Saturday, February 25, 2012

F-35: You Know You're in Trouble When ...

Flying into the Sunset?
 ... you have to convene a meeting of nations in order to save or sort out the manufacture of an aircraft.

Unprecedented:


Canada has convened two days of international meetings in Washington next week to discuss problems around the controversial F-35 stealth fighter jet program.

The meeting comes as Defence Minister Peter MacKay and Gen. Walt Natynczyk, chief of the defence staff, both affirmed Canada's plan to buy a fleet of F-35 stealth fighter jets at a high-profile military event Friday.

Controversy has surrounded the F-35 procurement as the plane's manufacturer, the U.S. defence giant Lockheed Martin, and the Pentagon move to restructure the program for a third time.

The longer
this drags out the more money somebody is making ... and the less security and modernization we are getting for our military.

Malpractice ... or corruption? Makes one wonder how many obvious "problems" were ignored and how much cash and "favors" traded hands in order to get this bird in the pipeline. 
The man now in charge of buying weapons for the U.S. military said that the stealth F-35 Joint Strike Fighter -- one of the most expensive defense programs in U.S. history at three quarters of $1 trillion -- was put in production so prematurely the error amounted to "acquisition malpractice."

"I can spend quite a few minutes on the F-35, but I don't want to," Frank Kendall, the Pentagon's Acting Undersecretary of Defense for Acquisition, Technology and Logistics, said Monday. "Putting the F-35 into production years before the first test flight was acquisition malpractice. It should not have been done, OK? But we did it, OK?"

5 comments:

Hozeheroes said...

We could say FU we're not paying. That is what the Greeks are doing.......

celestialjunk said...

Ironically, we are one of the few remaining countries with a strong enough economy to afford the thing ... the rest are entering a decade of massive cutbacks.

celestialjunk said...

 Ironically, we are one of the few remaining countries with a strong enough economy to afford the thing ... the rest are entering a decade of massive cutbacks.

Dwayne1011 said...

As more, and new, information comes to light and the "I told you sos" start to fly the fact is that Canada will still need a new fighter soon. If Lockheed Martin messed this up that badly, we are out the hundreds of millions that we have already put into the project, and that is just the way it is. Perhaps the government in power is holding the line to see what the final outcome is based on agreements that they have from Lockheed Martin with respect to the Industrial Benefits (and regional benefits) already negotiated. 
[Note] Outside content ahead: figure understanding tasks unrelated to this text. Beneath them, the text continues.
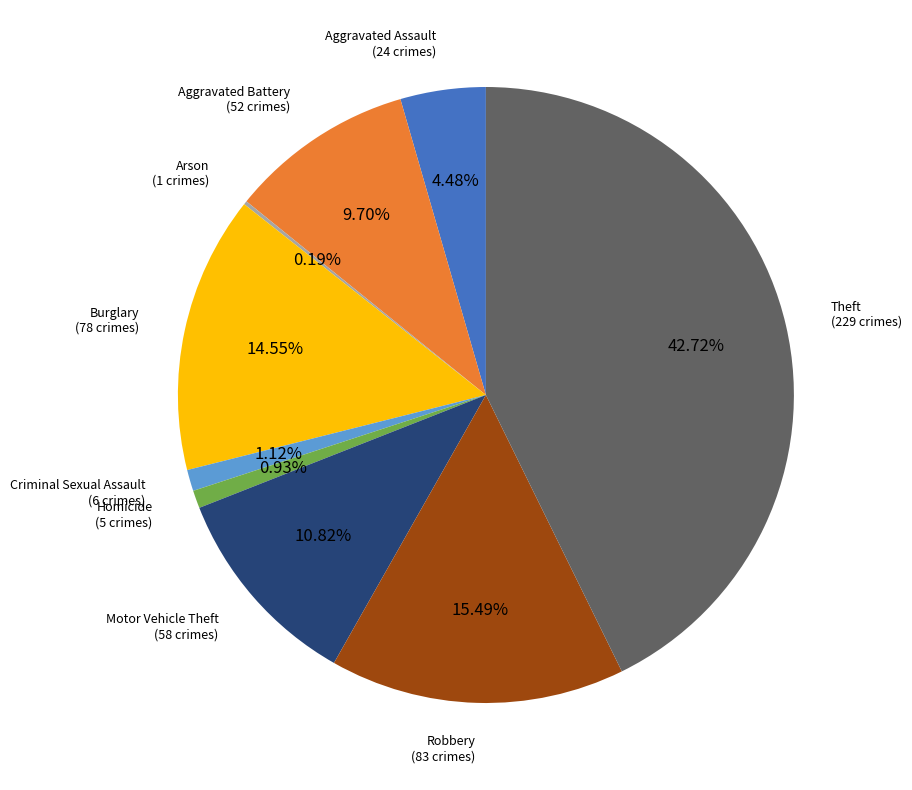

Is the sum of Aggravated Battery and Robbery greater than half?

No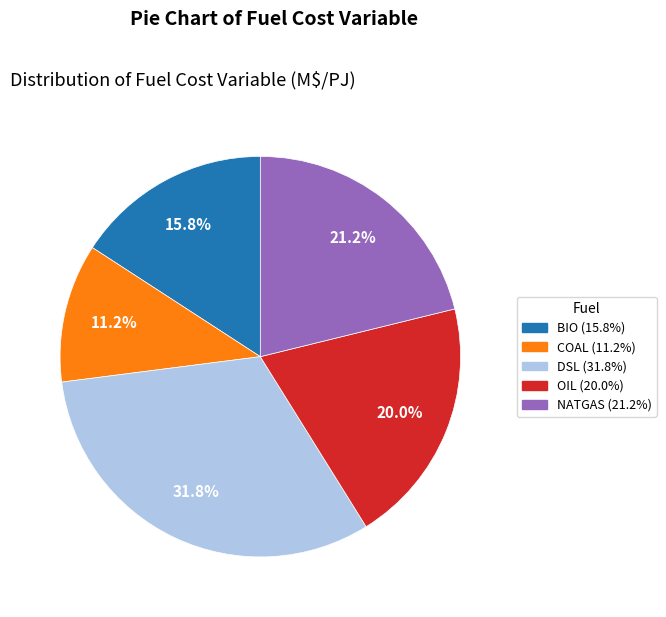

The COAL slice represents 1% of the pie. True or false?

False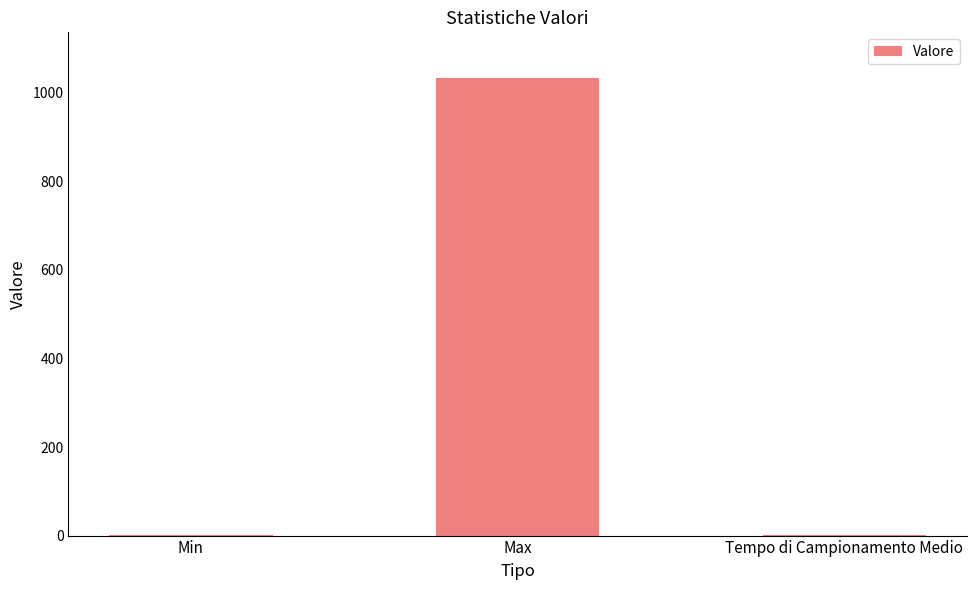

What is the maximum value shown in the chart?

1033.0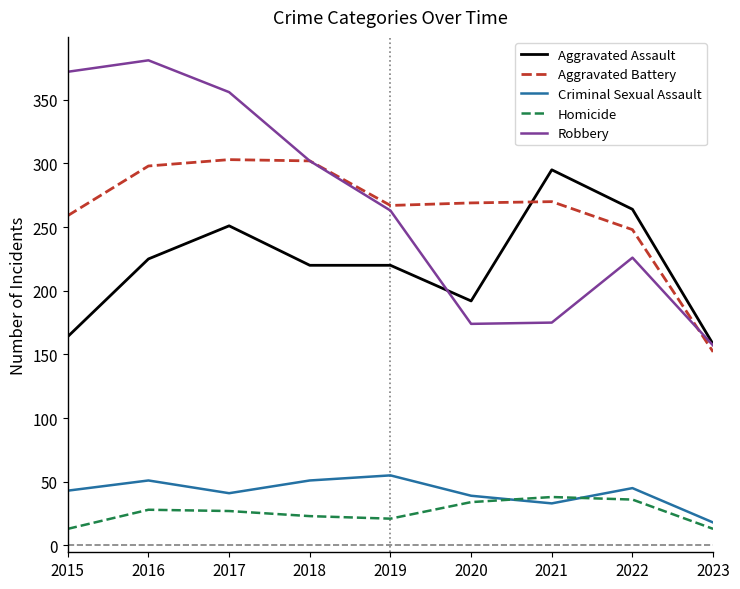

What are all the series names shown in the legend?

Aggravated Assault, Aggravated Battery, Criminal Sexual Assault, Homicide, Robbery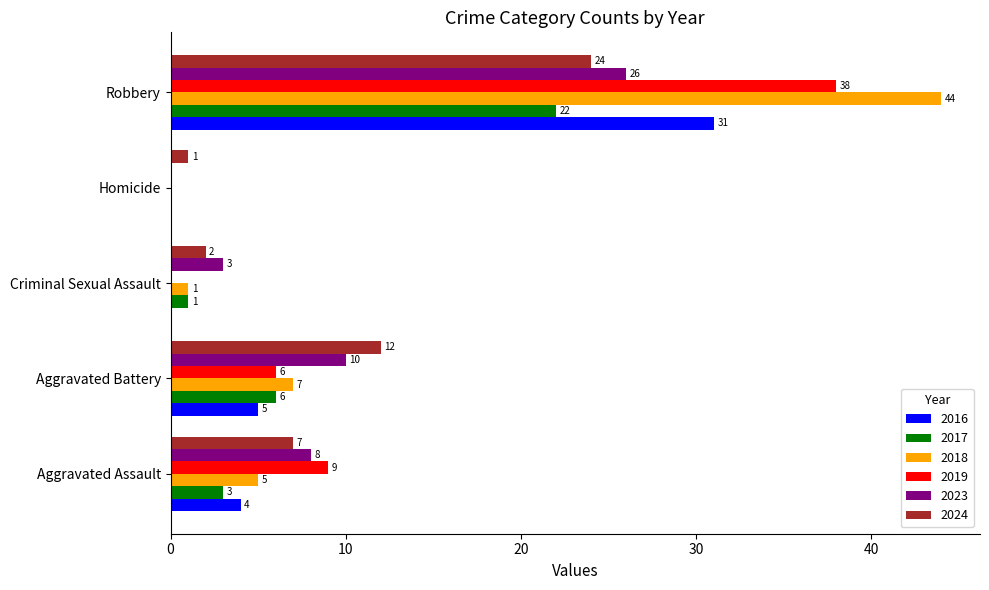

Count the number of data series in this chart.

6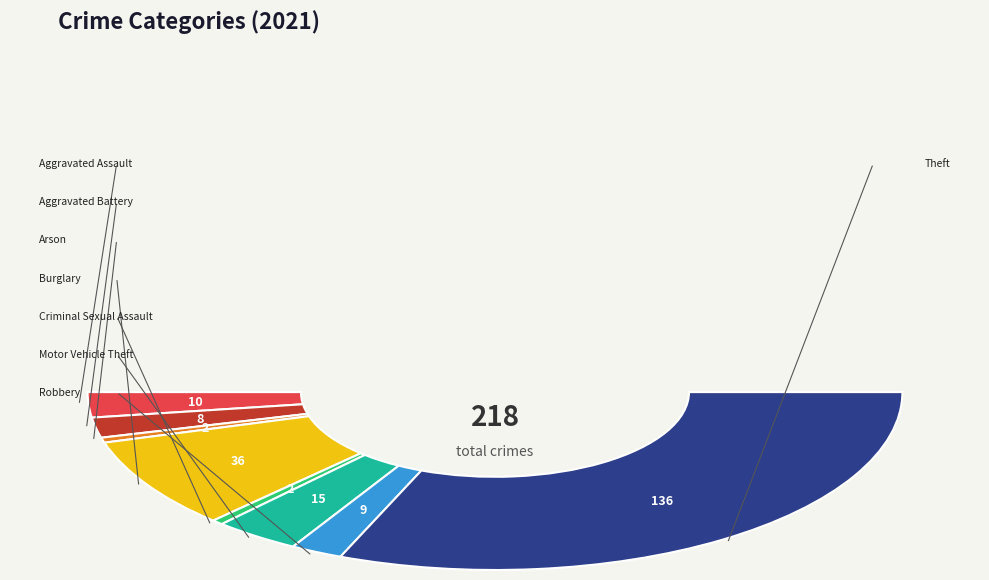

What is the majority slice?

Theft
Time will tell. I can't imagine that the department wants to start from scratch as we all know how that works out... think of the Sea King replacement debacle and the Fixed Wing SAR debacle. The best purchases that we have made lately with aircraft have been off the shelf, no bidding purchases of the C-17 and C-130J. I can't see that happening with a new fighter purchase though because there is so much money at stake.

celestialjunk said...

 That's the whole thing isn't it; once you're in this deep you end up just grinning and taking it up the arse :)  I keep being shocked at just how utterly theoretical the technology was ... just untested computer models.   I guess it all existed digitally ... in theory ... but that's a far cry from even having workable models of each new technology and component.